Managing Banking as a Service (BaaS) Third Party Risk
- danielle93624
- Aug 12
- 4 min read
Part 3 of 3

In our previous blogs in this series (Part 1, Part 2), we have covered the rise of sponsor banks offering Banking as a Service (BaaS) to fintech clients, the regulatory actions impacting these practices, and how compliance teams have traditionally approached assessing the 3rd party risk of these clients.
Recently, Yanez has partnered with leading sponsor banks in the United States to facilitate robust, metric-based certification processes to elevate their compliance and risk teams’ ability to assess the financial crime prevention technology of their BaaS clients in an independent manner.

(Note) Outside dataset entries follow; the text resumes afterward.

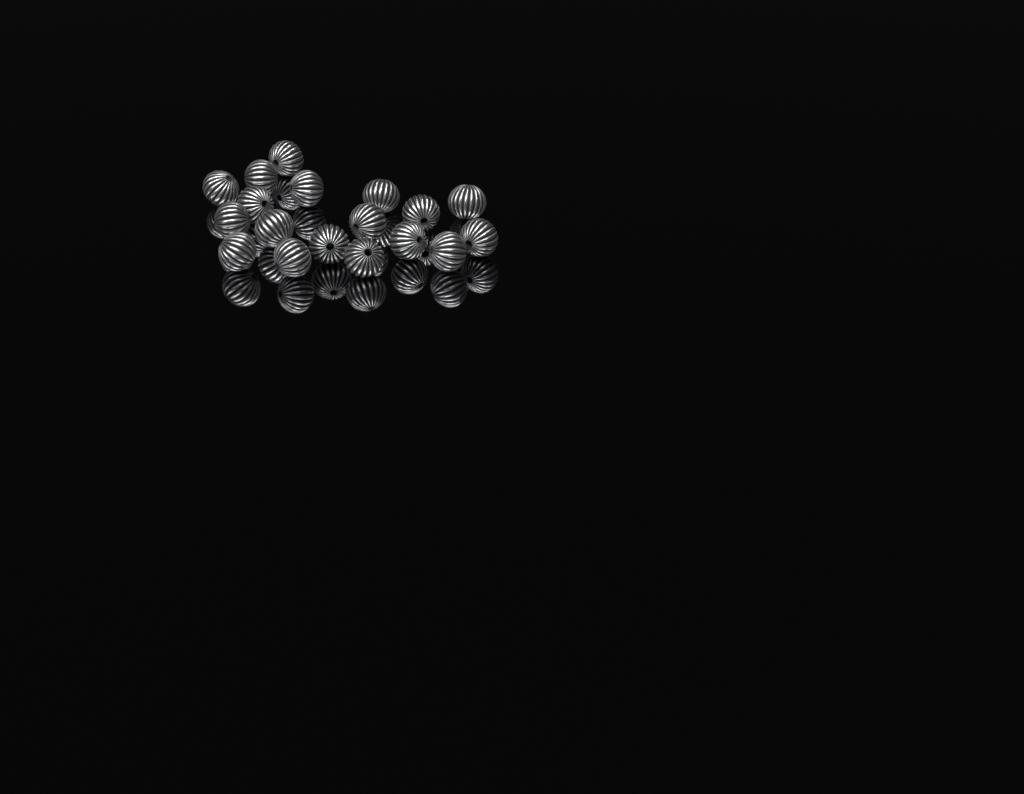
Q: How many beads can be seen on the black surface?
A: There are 18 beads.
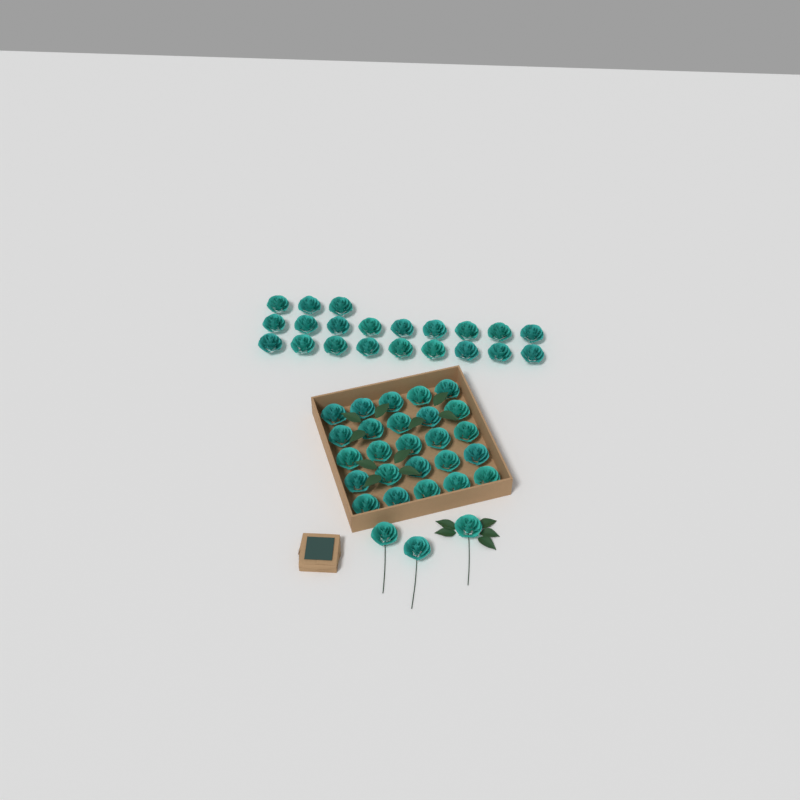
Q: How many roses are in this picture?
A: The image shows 49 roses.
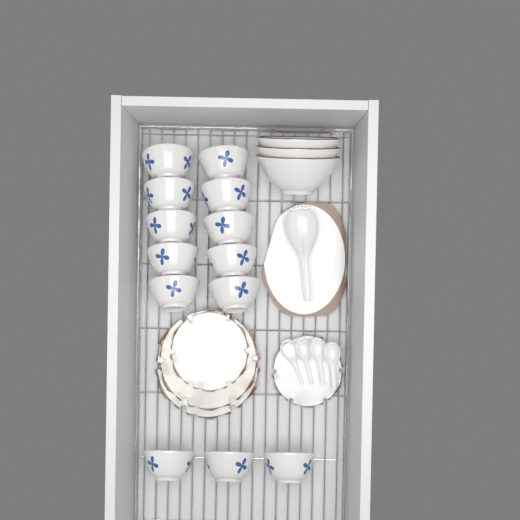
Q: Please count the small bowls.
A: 13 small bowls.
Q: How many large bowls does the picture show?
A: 3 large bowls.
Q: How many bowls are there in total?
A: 16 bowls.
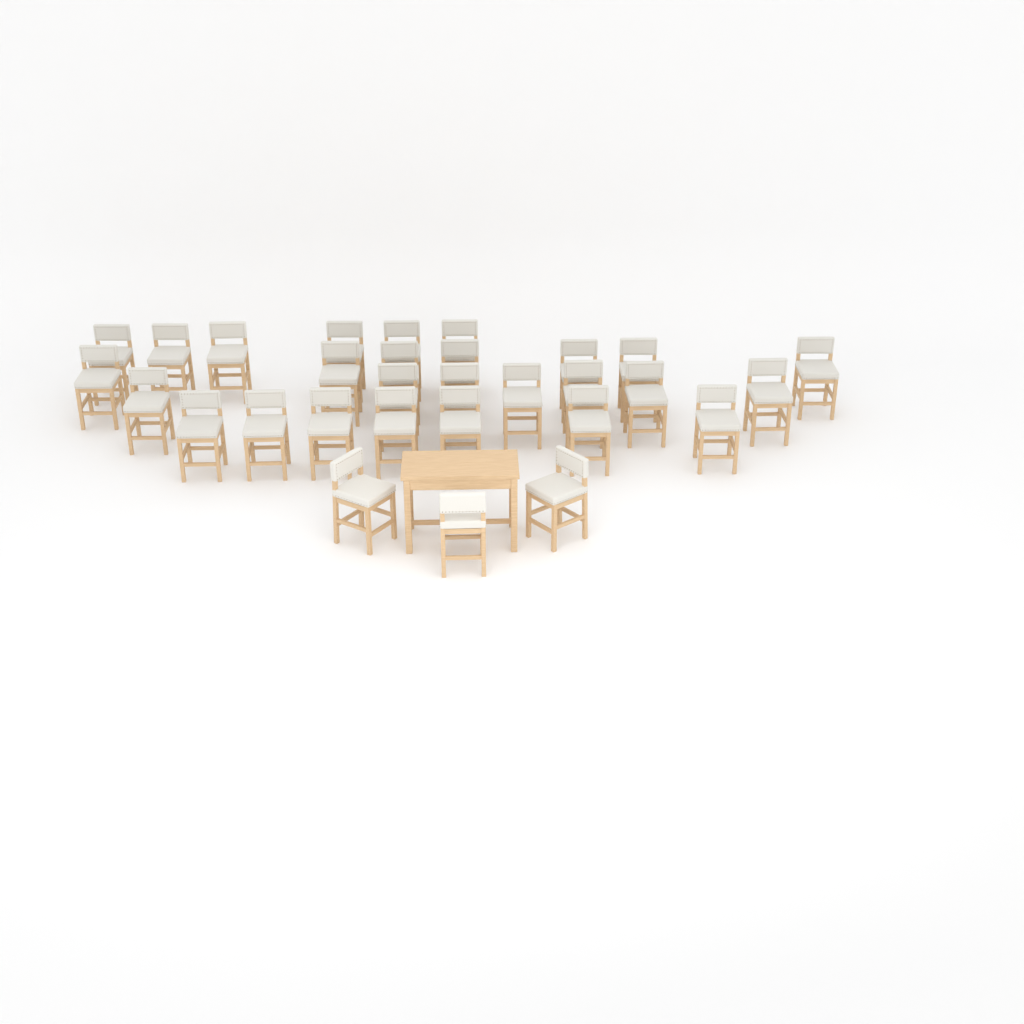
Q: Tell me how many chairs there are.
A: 30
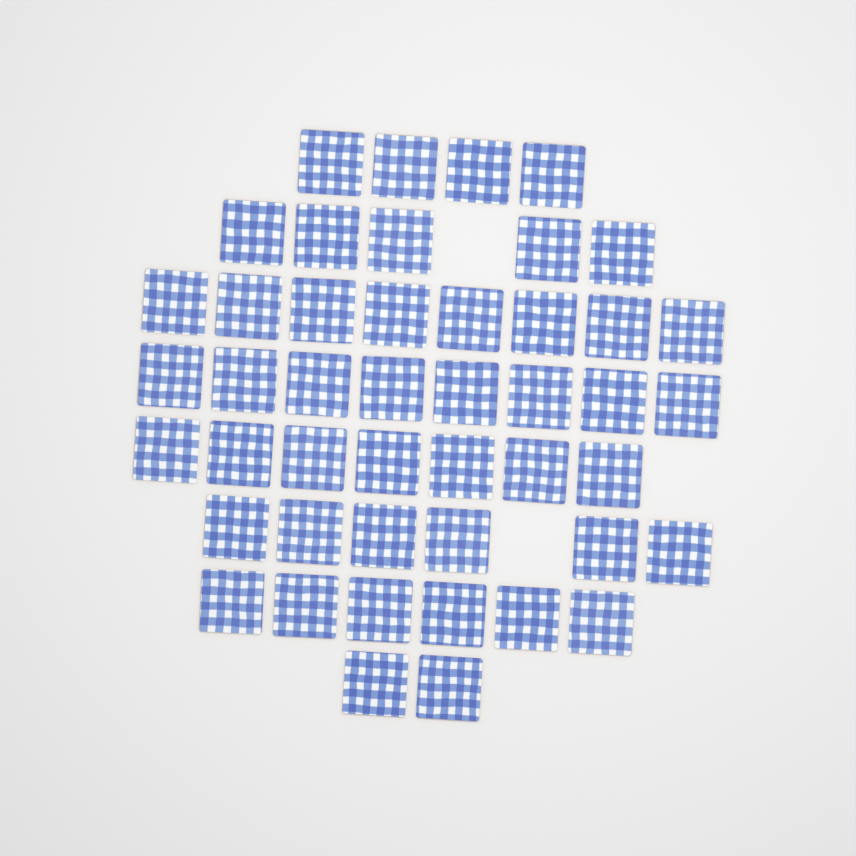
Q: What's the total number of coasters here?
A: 46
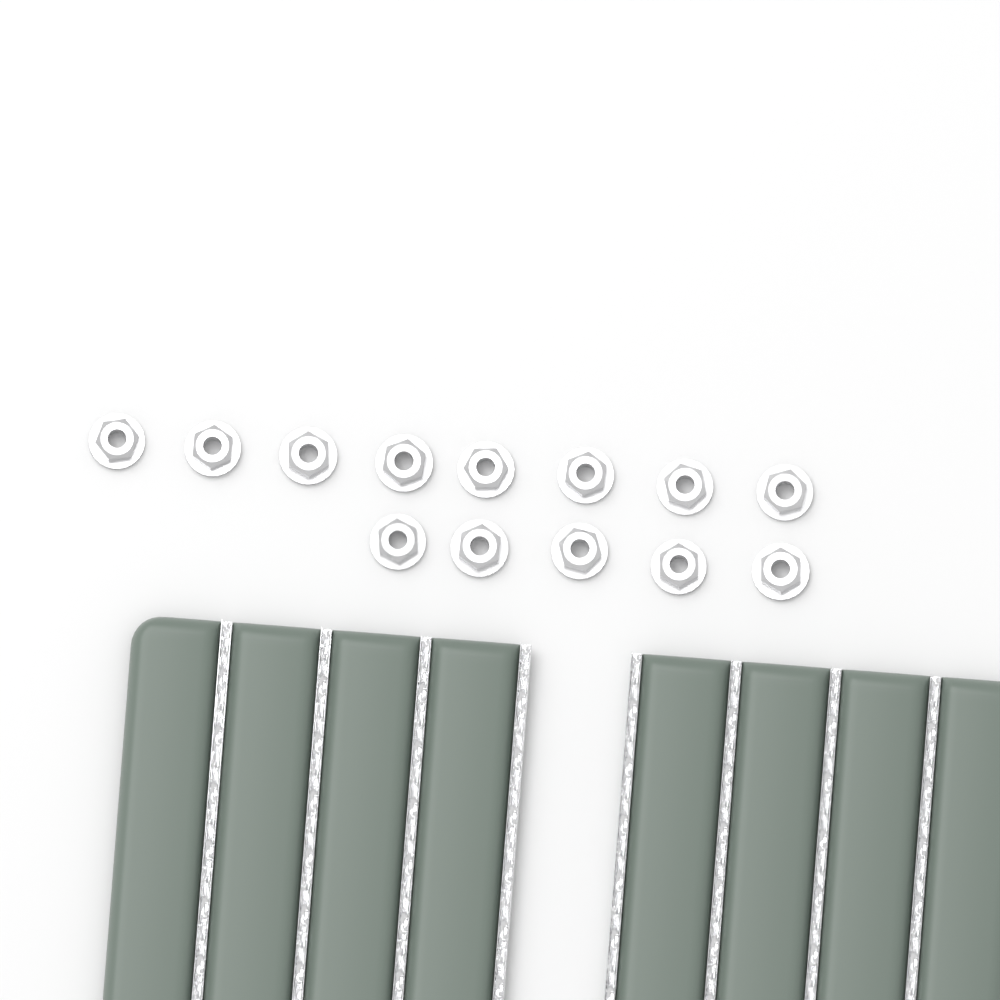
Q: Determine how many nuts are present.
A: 13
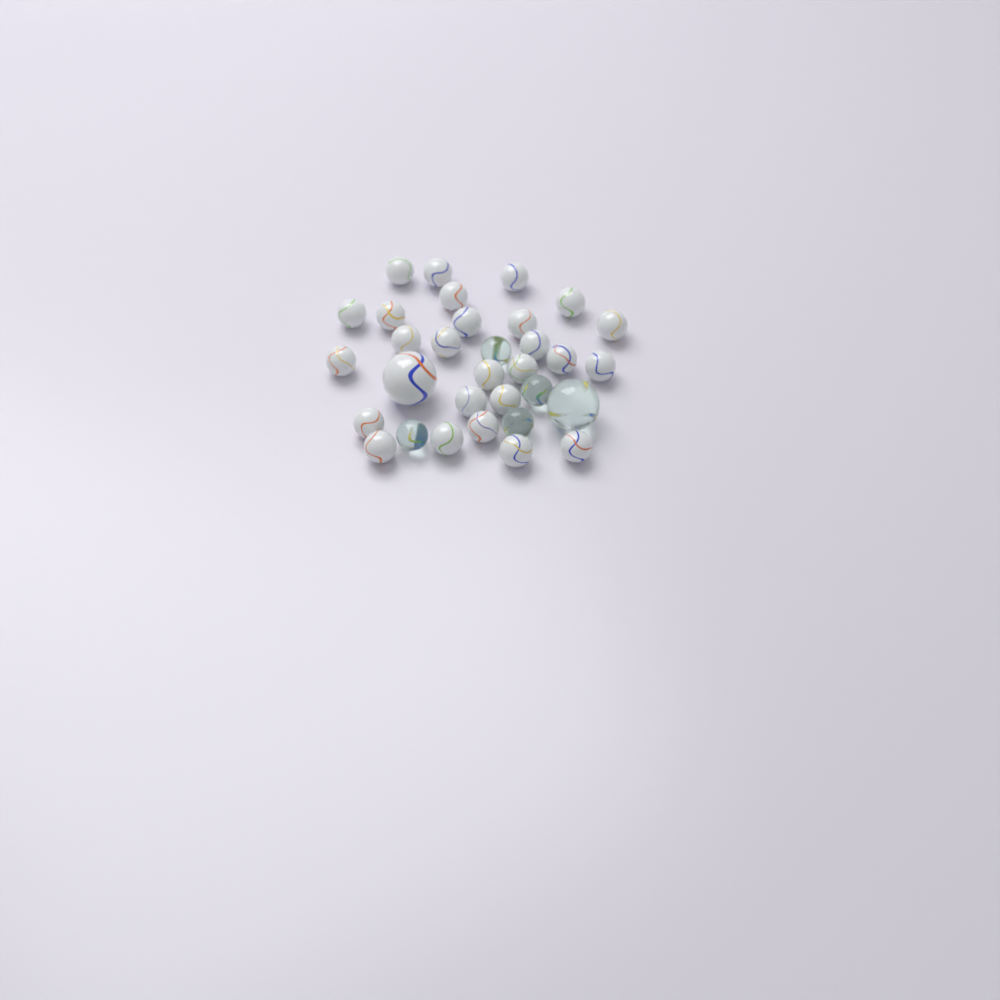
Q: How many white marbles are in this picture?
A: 27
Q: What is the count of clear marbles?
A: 5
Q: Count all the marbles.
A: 32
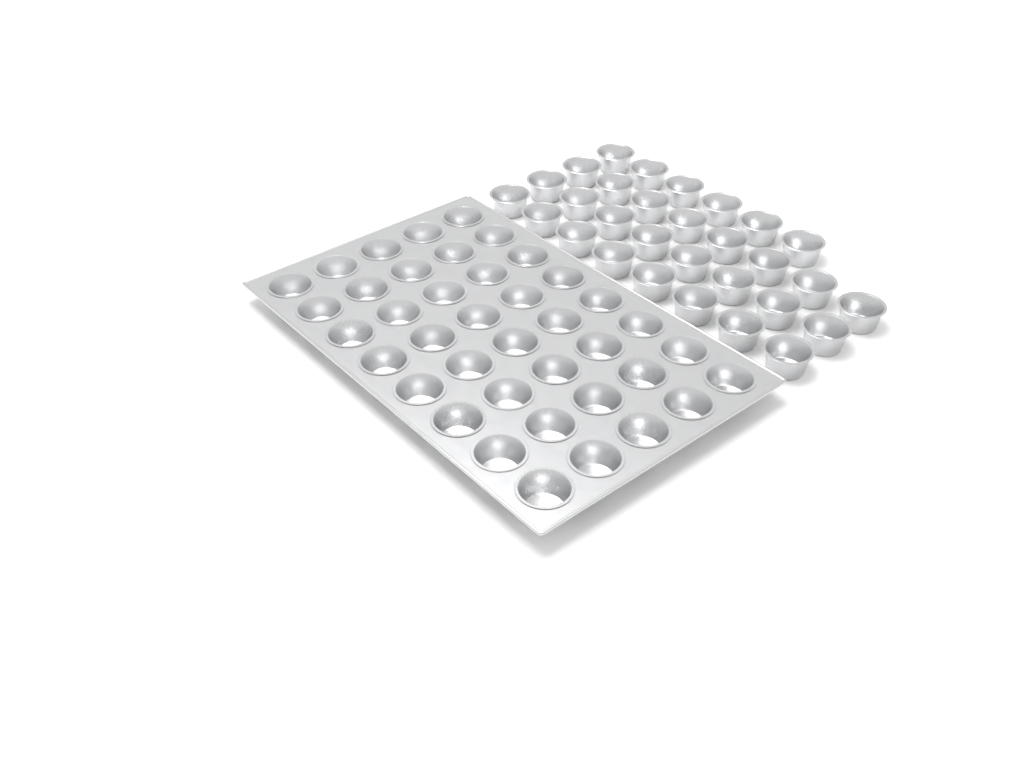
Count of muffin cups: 70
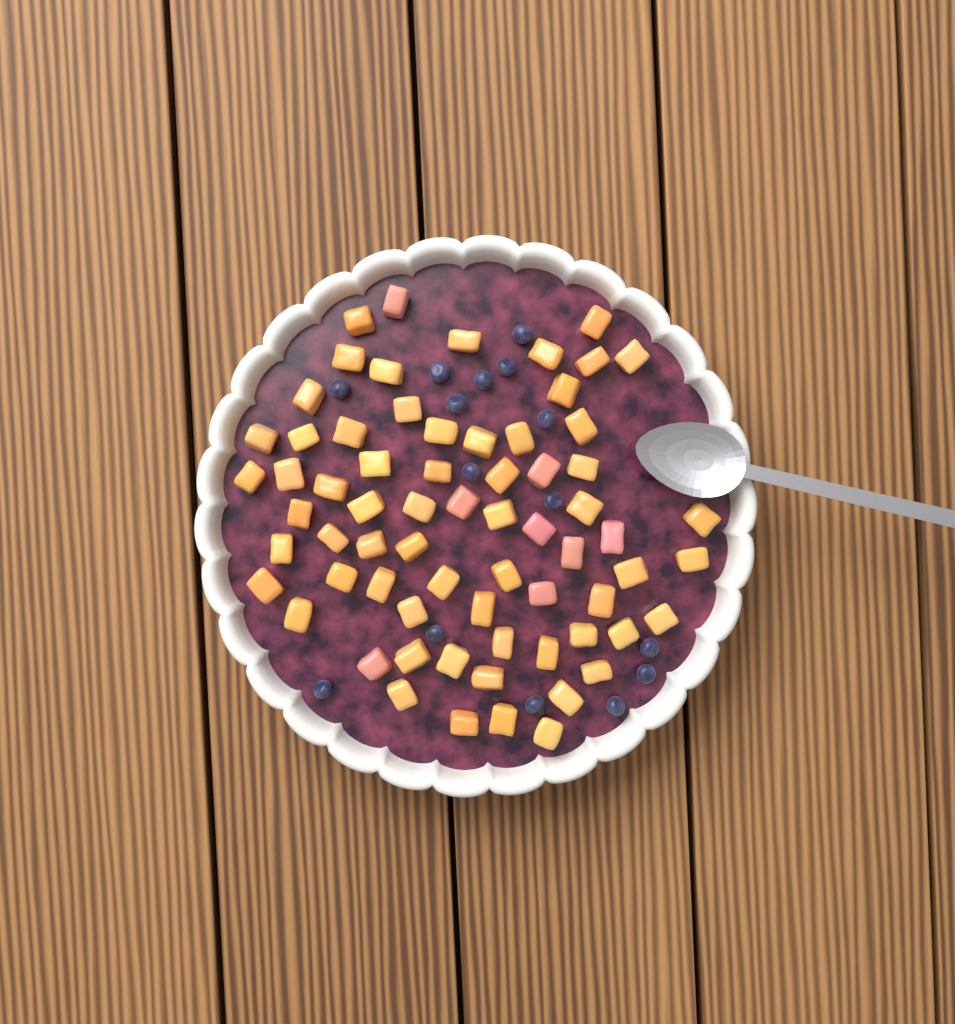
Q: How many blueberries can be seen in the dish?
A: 15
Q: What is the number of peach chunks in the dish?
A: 68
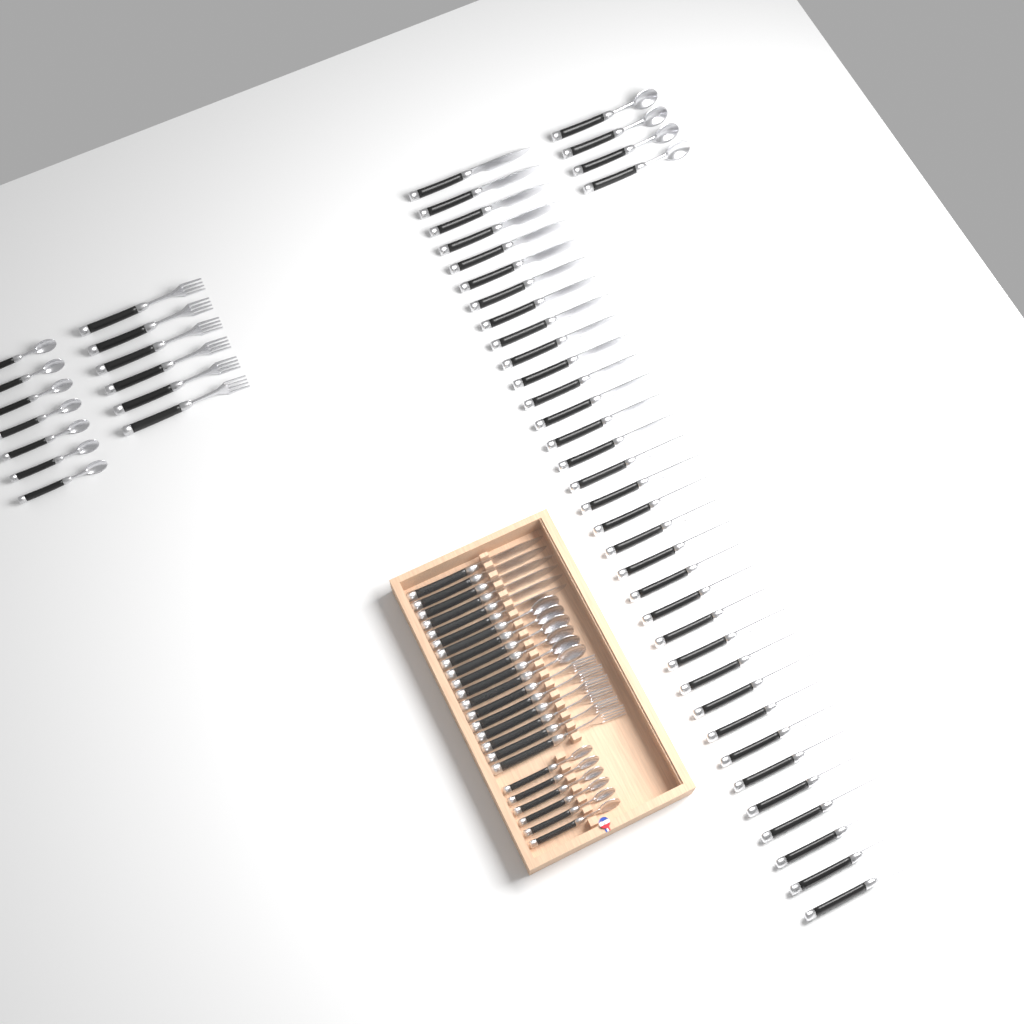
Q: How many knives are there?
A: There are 40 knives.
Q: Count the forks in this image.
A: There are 12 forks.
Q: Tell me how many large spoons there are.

Using Yanez’s Financial Crime Prevention Vulnerability Scanner, these banks are establishing a transparent and reuseable framework for evaluating the outcomes of the client fintech’s systems for Sanctions Screening, Know Your Customer (KYC), Transaction Monitoring for Anti-Money Laundering (AML) and Fraud Prevention in comparison to the standards that the Bank has established programmatically as a baseline metric for offering BaaS services. This framework is being developed to support recent recommendations from regulators regarding effectively managing risks associated with 3rd party risk within banks’ relationships with FinTech clients.

Let’s discuss how this works.
Yanez’s Financial Crime Prevention Vulnerability Scanner is a provider agnostic platform that can measure the efficacy and robustness of systems used for sanctions screening, and in the near future for KYC, transaction monitoring for AML and fraud prevention. Using the platform’s Comparison module, sponsor bank compliance teams can establish a standard based on quantifiable metrics that must be met by the output of the fintech’s systems in order to be certified by the sponsor bank. For the purpose of this discussion, we’ll use sanctions screening to further illustrate the process the compliance team at a sponsor bank would follow to “certify” that a fintech client’s system meets the Bank’s standard.

As mentioned, the standard is a collection of metrics. These metrics are relevant to sanctions screening practice like false negatives (e.g. there are no literal misses to entries in the list), list update (e.g. how fast the screening system updates their lists when there is an update), coverage (e.g. ensuring that all the required lists are taken into consideration for a given jurisdiction), and name variation detection (e.g. how good is the system in detecting different type of name variations). The bank’s standard can be established based on their current system’s results to these metrics or in general to the benchmark set by Yanez Compliance.

Yanez provides an offline “sandbox” environment, within the Yanez platform, to run transactional scenarios in comparison to the client’s system. The standard is “loaded” into this sandbox environment. The Bank’s model will have the proper attributes and “fuzziness” for matching that the bank deems necessary for their risk appetite. Next, the fintech will load a copy of the configuration for their sanctions screening provider into the Yanez platform for comparison testing.
To test the two systems, a data set of those sanctioned within the desired jurisdiction is sourced directly from the appropriate authority. Then a broader data set is developed from that source, using Yanez’s proprietary AI technology. This broader set is built specifically to statistically measure the response of the systems.
When run against the Bank standard and the fintech’s setup, the output provides a side-by-side comparison of the sponsor bank system to the client system, as to whether it meets, exceeds, or falls short of the Bank’s risk benchmark. For a fintech using the same screening system, it’s a straightforward exercise of ensuring the geographic and jurisdictional parameters are aligned with those of the sponsor bank, along with setting the fuzzy percentage to the same level as the sponsor bank. For those with a system that is different than the Bank’s, the platform acts as a translator to represent how the values in the "challenger” system equates to the Bank’s.

An analyst ensures the integrity of the results and the process by manually going over the results. First, by Yanez and then by the bank. Once the results are verified by both Yanez and the Bank, the platform issues a certificate of evaluation that is valid for as long as the bank’s process requires it. This process can be run as frequently as the bank deems necessary.
If further tuning of the client system is required to meet the set metric, the vulnerability scanner platform provides a report of the areas in need of modification and, if appropriate, additional attributes that may be required to be gathered by the client system in order to match the risk threshold. The risk comparison process and subsequent report provide a valuable, tangible means for a sponsor bank to assess their 3rd party risk, and a framework for communicating areas of concern or deficiency with prospective clients as well as with their portfolio fintech clients utilizing the Bank’s BaaS offering, during reviews with the Bank.
Using the Yanez Compliance platform to assist in the framework of assessing 3rd party risk results in not only a faster onboarding for clients wanting to use a sponsor bank’s services but also provides its regulator(s) with the ability to readily understand how the Bank is evaluating third party risk as an iterative process that is part of their client relationship lifecycle. The enhanced visibility and oversight an independent resource provide addresses concerns raised and remediations mandated in the regulatory actions discussed. Further, it allows sponsor banks to expand their client base, knowing that it has sound evaluative metrics to effectively measure 3rd party risk in supporting that growth.